Workflows
Deterministische Prozesse — testbar im Trockenlauf, die Baukasten-Zusage der Plattform.
Ein Workflow ist ein deterministischer Prozess: gleicher Input, gleiche Schritte, gleiches Ergebnis — testbar, im Trockenlauf prüfbar, bevor er echt läuft. Workflows sind die Baukasten-Zusage: vorhersagbares Ergebnis, kombinierbar wie Bausteine.
Die Regel, die Workflow von Agent trennt
“Kannst du die Schritte aufschreiben → Workflow. Braucht es Urteilsvermögen im Einzelfall → Agent-Schritt, begrenzt und mit Freigabe.”
Ein Workflow ist die richtige Wahl, wenn Sie den Ablauf vorab in Schritten beschreiben können. Sobald ein Schritt eine Einzelfall-Entscheidung braucht (ist diese Antwort ein Meeting-Wunsch?), gehört er in einen begrenzten, gated Agent-Schritt innerhalb des Workflows — nicht in eine feste Regel, die an der Realität vorbeiläuft.
Die Pipeline: der Standard-Workflow
Jedes Playbook läuft standardmäßig über die Pipeline, den eingebauten Standard-Workflow: Sourcing → Qualifizierung → Anreicherung → Personalisierung → Versand.
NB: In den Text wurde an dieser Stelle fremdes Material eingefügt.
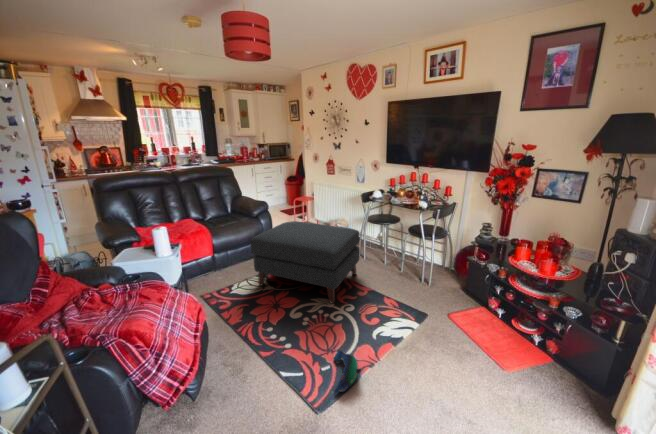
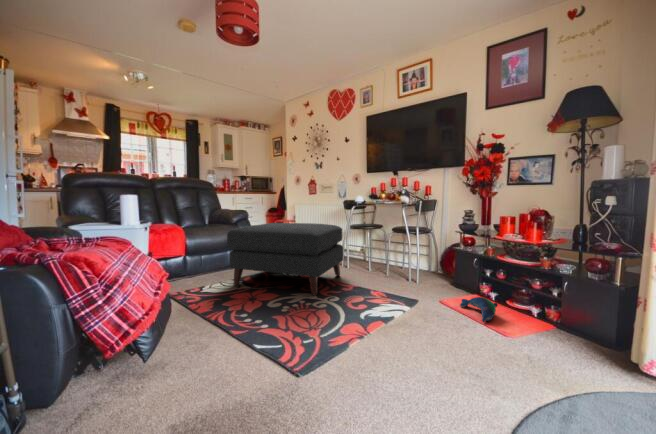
plush toy: present [334,351,361,394] -> present [460,297,498,322]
Jeder Schritt hat einen definierten Prompt, ein validiertes Ausgabeschema und dieselbe Lernschleifen-Anbindung wie jeder andere Schritt — deterministisch in der Reihenfolge, nicht in jedem einzelnen Ergebnis (eine KI-Bewertung bleibt eine KI-Bewertung).
Was ein Workflow trägt
- Auslöser — was ihn startet: ein neuer Lead, ein Zeitplan, eine manuelle Anstoßung über Command.
- Geordnete Schritte — deterministische Schritte und, wo nötig, eingebettete Agent-Schritte.
- Freigabe-Punkt — wo ein Schritt live und wirkungsvoll wird, greift Freigaben.
- Modus — Trockenlauf zeigt, was passieren würde, ohne Kosten; live führt tatsächlich aus.
Jede Ausführung eines Workflows hinterlässt einen Run — die Quittung, an der Sie Status, Umfang und Kosten ablesen.